2. Translation Capabilities: Precision in Language
For English-to-Chinese translation, both models produced similar results, though Tongyi Qianwen offered more context-aware phrasing. While Ernie Bot automatically provided Chinese translations, Tongyi Qianwen proactively asked about target languages—a user-experience advantage.
However, in Chinese-to-English tasks, Ernie Bot delivered more accurate translations. Surprisingly, Tongyi Qianwen's translation quality deteriorated significantly during extended conversations, indicating room for improvement in multi-turn dialogue consistency.

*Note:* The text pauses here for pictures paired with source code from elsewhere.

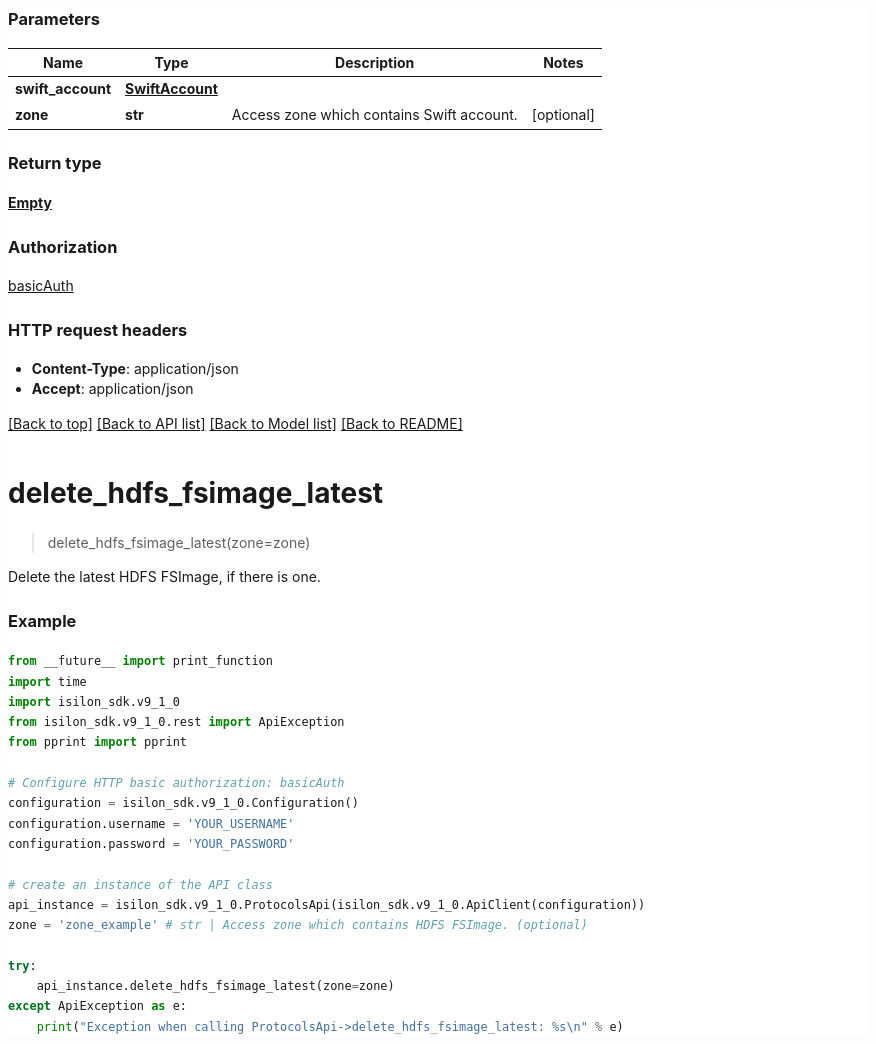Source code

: ### Parameters

Name | Type | Description  | Notes
------------- | ------------- | ------------- | -------------
 **swift_account** | [**SwiftAccount**](SwiftAccount.md)|  | 
 **zone** | **str**| Access zone which contains Swift account. | [optional] 

### Return type

[**Empty**](Empty.md)

### Authorization

[basicAuth](../README.md#basicAuth)

### HTTP request headers

 - **Content-Type**: application/json
 - **Accept**: application/json

[[Back to top]](#) [[Back to API list]](../README.md#documentation-for-api-endpoints) [[Back to Model list]](../README.md#documentation-for-models) [[Back to README]](../README.md)

# **delete_hdfs_fsimage_latest**
> delete_hdfs_fsimage_latest(zone=zone)



Delete the latest HDFS FSImage, if there is one.

### Example
```python
from __future__ import print_function
import time
import isilon_sdk.v9_1_0
from isilon_sdk.v9_1_0.rest import ApiException
from pprint import pprint

# Configure HTTP basic authorization: basicAuth
configuration = isilon_sdk.v9_1_0.Configuration()
configuration.username = 'YOUR_USERNAME'
configuration.password = 'YOUR_PASSWORD'

# create an instance of the API class
api_instance = isilon_sdk.v9_1_0.ProtocolsApi(isilon_sdk.v9_1_0.ApiClient(configuration))
zone = 'zone_example' # str | Access zone which contains HDFS FSImage. (optional)

try:
    api_instance.delete_hdfs_fsimage_latest(zone=zone)
except ApiException as e:
    print("Exception when calling ProtocolsApi->delete_hdfs_fsimage_latest: %s\n" % e)
```
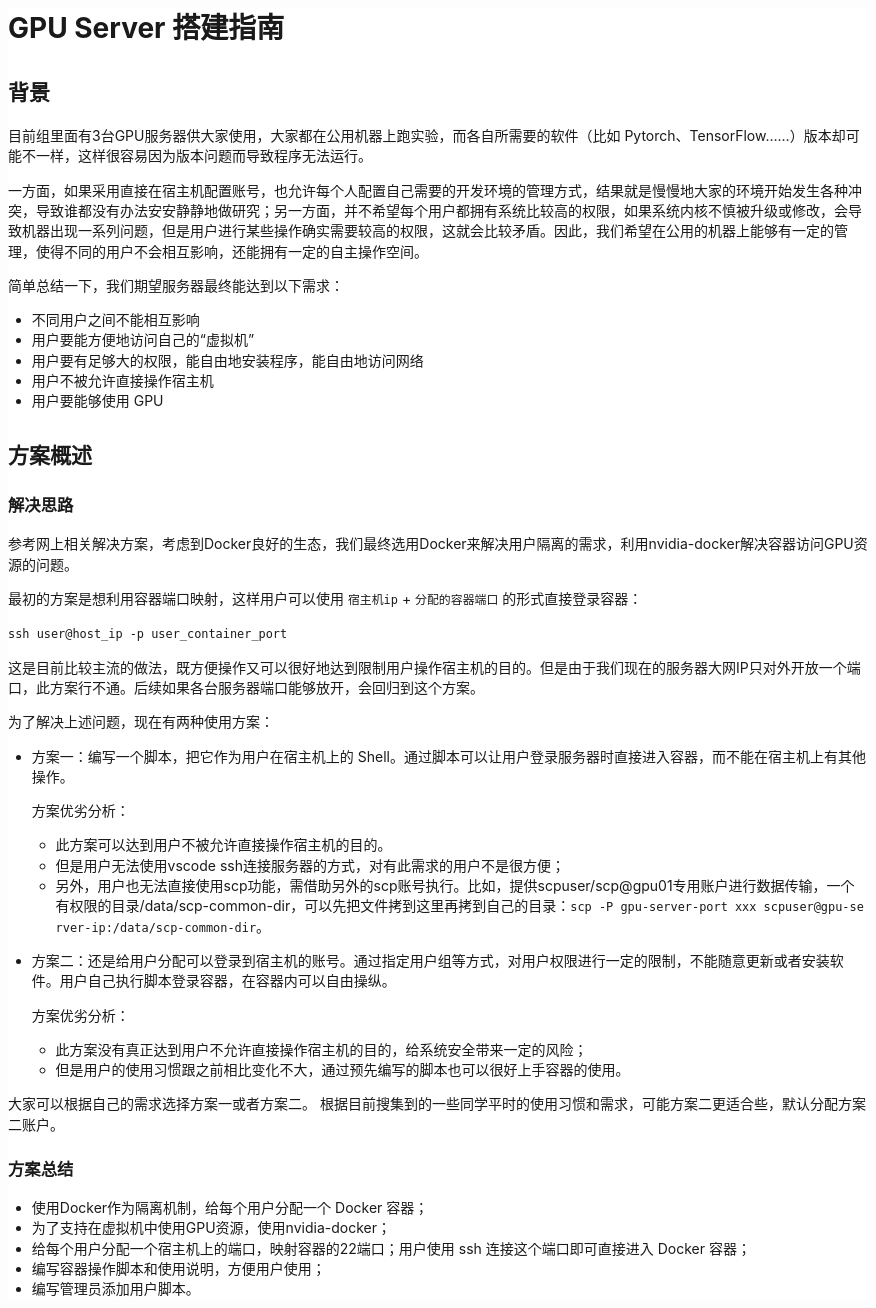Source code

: 
# GPU Server 搭建指南

## 背景

目前组里面有3台GPU服务器供大家使用，大家都在公用机器上跑实验，而各自所需要的软件（比如 Pytorch、TensorFlow……）版本却可能不一样，这样很容易因为版本问题而导致程序无法运行。

一方面，如果采用直接在宿主机配置账号，也允许每个人配置自己需要的开发环境的管理方式，结果就是慢慢地大家的环境开始发生各种冲突，导致谁都没有办法安安静静地做研究；另一方面，并不希望每个用户都拥有系统比较高的权限，如果系统内核不慎被升级或修改，会导致机器出现一系列问题，但是用户进行某些操作确实需要较高的权限，这就会比较矛盾。因此，我们希望在公用的机器上能够有一定的管理，使得不同的用户不会相互影响，还能拥有一定的自主操作空间。

简单总结一下，我们期望服务器最终能达到以下需求：

- 不同用户之间不能相互影响
- 用户要能方便地访问自己的“虚拟机”
- 用户要有足够大的权限，能自由地安装程序，能自由地访问网络
- 用户不被允许直接操作宿主机
- 用户要能够使用 GPU

## 方案概述

### 解决思路

参考网上相关解决方案，考虑到Docker良好的生态，我们最终选用Docker来解决用户隔离的需求，利用nvidia-docker解决容器访问GPU资源的问题。

最初的方案是想利用容器端口映射，这样用户可以使用 `宿主机ip` + `分配的容器端口` 的形式直接登录容器：

```shell
ssh user@host_ip -p user_container_port
```

这是目前比较主流的做法，既方便操作又可以很好地达到限制用户操作宿主机的目的。但是由于我们现在的服务器大网IP只对外开放一个端口，此方案行不通。后续如果各台服务器端口能够放开，会回归到这个方案。

为了解决上述问题，现在有两种使用方案：

- 方案一：编写一个脚本，把它作为用户在宿主机上的 Shell。通过脚本可以让用户登录服务器时直接进入容器，而不能在宿主机上有其他操作。
  
  方案优劣分析：
  - 此方案可以达到用户不被允许直接操作宿主机的目的。
  - 但是用户无法使用vscode ssh连接服务器的方式，对有此需求的用户不是很方便；
  - 另外，用户也无法直接使用scp功能，需借助另外的scp账号执行。比如，提供scpuser/scp@gpu01专用账户进行数据传输，一个有权限的目录/data/scp-common-dir，可以先把文件拷到这里再拷到自己的目录：`scp -P gpu-server-port xxx scpuser@gpu-server-ip:/data/scp-common-dir`。

- 方案二：还是给用户分配可以登录到宿主机的账号。通过指定用户组等方式，对用户权限进行一定的限制，不能随意更新或者安装软件。用户自己执行脚本登录容器，在容器内可以自由操纵。
  
  方案优劣分析：
  - 此方案没有真正达到用户不允许直接操作宿主机的目的，给系统安全带来一定的风险；
  - 但是用户的使用习惯跟之前相比变化不大，通过预先编写的脚本也可以很好上手容器的使用。

大家可以根据自己的需求选择方案一或者方案二。
根据目前搜集到的一些同学平时的使用习惯和需求，可能方案二更适合些，默认分配方案二账户。

### 方案总结

- 使用Docker作为隔离机制，给每个用户分配一个 Docker 容器；
- 为了支持在虚拟机中使用GPU资源，使用nvidia-docker；
- 给每个用户分配一个宿主机上的端口，映射容器的22端口；用户使用 ssh 连接这个端口即可直接进入 Docker 容器；
- 编写容器操作脚本和使用说明，方便用户使用；
- 编写管理员添加用户脚本。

3. Mathematical Problem-Solving: Logical Accuracy
In middle school math, Ernie Bot incorrectly solved its own generated problem—misinterpreting fraction multiplication as division while producing erroneous calculations. Tongyi Qianwen solved the problem correctly but used approximation symbols ("≈"), suggesting precision limitations.
Neither model provided step-by-step explanations, revealing gaps in logical reasoning demonstration. When addressing Tongyi Qianwen's geometry problem, Ernie Bot failed to recognize equilateral triangle properties and couldn't generate correct diagrams despite multiple attempts.
4. Composition Writing: Creativity and Structure
For Chinese writing, both models' opening sentences showed striking similarity, suggesting overlapping language patterns. Their essays shared comparable structure—discussing "happiness" from multiple perspectives—with Ernie Bot focusing on personal experiences and Tongyi Qianwen incorporating societal dimensions. Both outputs contained detectable "machine-like" qualities, lacking human flexibility.
On Tongyi Qianwen's writing prompt, Ernie Bot produced an overly academic response, while Tongyi Qianwen crafted a more persuasive argument despite shorter length.
5. Code Generation: Programming Logic
For programming tasks, both models generated similar core code segments, though Ernie Bot omitted variable declarations. When interpreting Tongyi Qianwen's prompt, they produced different solutions—Ernie Bot creating random strings versus Tongyi Qianwen's more context-appropriate random English words.
6. Psychological Counseling: Emotional Intelligence
Both models provided comparable, bullet-pointed advice for adolescent emotional management, suggesting techniques like meditation. Tongyi Qianwen offered more diverse solutions, while Ernie Bot included anxiety etiology explanations.
Conclusions and Future Prospects
This evaluation reveals that China's leading AI models remain in early developmental stages for educational applications. Tongyi Qianwen demonstrated stronger question-design specificity, while Ernie Bot emphasized variety. Their strengths varied by subject:
- Translation: Ernie Bot performed slightly better
- Mathematics: Tongyi Qianwen showed superior capability
- Composition: Comparable results with different strengths
- Programming: Both demonstrated basic competency
- Counseling: Both provided detailed, practical guidance
Ernie Bot exhibited more conservative responses with marginally better multi-turn conversation ability, while Tongyi Qianwen responded faster with greater flexibility. Both models require significant improvement in visual content generation.
Current limitations notwithstanding, AI's educational potential appears promising. While Bill Gates predicted AI tutors within 18 months—likely referencing Western models—China's systems may require longer development. Continued advancement suggests increasingly meaningful educational roles for AI technology.